El espejo internacional que no podemos ignorar
Cuando comparas el modelo colombiano con el GDPR europeo, la CCPA de California o la LGPD de Brasil, encuentras un punto común: el titular controla su información. El GDPR exige base legal clara y minimización de datos; la CCPA otorga derechos de exclusión y transparencia; la LGPD refuerza la responsabilidad del controlador. Colombia, alineada con estándares internacionales, exige lo mismo: claridad, proporcionalidad y evidencia. Las empresas que entienden esto compiten mejor, incluso en mercados globales.
El avatar que veo todos los días
Piensa en el gerente multitarea que atiende ventas, proveedores y clientes; en el administrador de edificio que responde a copropietarios; o en el emprendedor digital que vive de redes sociales. Todos comparten una realidad: poco tiempo y muchas decisiones. El habeas data suele quedar para después, hasta que se convierte en urgencia. Mi trabajo ha sido traducir la norma a su lenguaje, sin asustar, pero sin minimizar riesgos.
Responsabilidad demostrada en la práctica
La SIC ya no se conforma con promesas. Pide pruebas: políticas coherentes, registros actualizados, procedimientos de atención y capacitación. La responsabilidad demostrada implica anticiparse, documentar y corregir. No se trata de llenar carpetas, sino de integrar el cumplimiento a la operación diaria.
Cómo resolvemos esto en TODO EN UNO.NET
Nuestro acompañamiento se estructura en tres fases claras. Iniciamos con un análisis realista de tu operación, identificando brechas normativas y riesgos específicos. Luego definimos una estrategia alineada con la normatividad vigente, adaptada a tu sector y tamaño. Finalmente, implementamos y acompañamos: manuales, políticas, registros ante la SIC, protocolos de videovigilancia, tratamiento de NNA y mecanismos de accountability. Todo con lenguaje claro y seguimiento constante.
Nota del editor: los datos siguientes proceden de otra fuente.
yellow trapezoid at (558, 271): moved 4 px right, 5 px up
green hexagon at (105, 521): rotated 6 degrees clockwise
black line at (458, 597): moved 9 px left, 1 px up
Convertir el cumplimiento en ventaja
Cuando una empresa responde bien una solicitud de datos, gana credibilidad. Cuando informa correctamente sobre cámaras y fotos, reduce conflictos. He visto negocios que pasaron de la improvisación a ser referentes de confianza. Esa transformación no es teórica; es operativa y medible.
Ofrecemos diagnósticos gratuitos y revisiones exprés de políticas para que tomes decisiones informadas. Si hoy solucionas este problema con nosotros, seguiremos acompañándote para que no vuelva a ocurrir.
En TODO EN UNO.NET entendemos que el cumplimiento no es un trámite aislado. Atraemos a las empresas mostrando riesgos reales, convertimos cuando demostramos soluciones prácticas y fidelizamos acompañando de forma permanente. Nuestro enfoque evita sanciones y fugas de datos porque integra políticas claras, gestión responsable de videovigilancia, tratamiento adecuado de NNA y control de transferencias internacionales. Este modelo se alinea con nuestro Producto Mínimo Viable: soluciones concretas, escalables y verificables. Transformamos el cumplimiento en confianza y ventaja competitiva, permitiéndote concentrarte en tu negocio mientras protegemos lo que más valoran tus clientes: su información.
Proteger los datos no es un trámite: es un acto de respeto hacia quienes confían en tu empresa.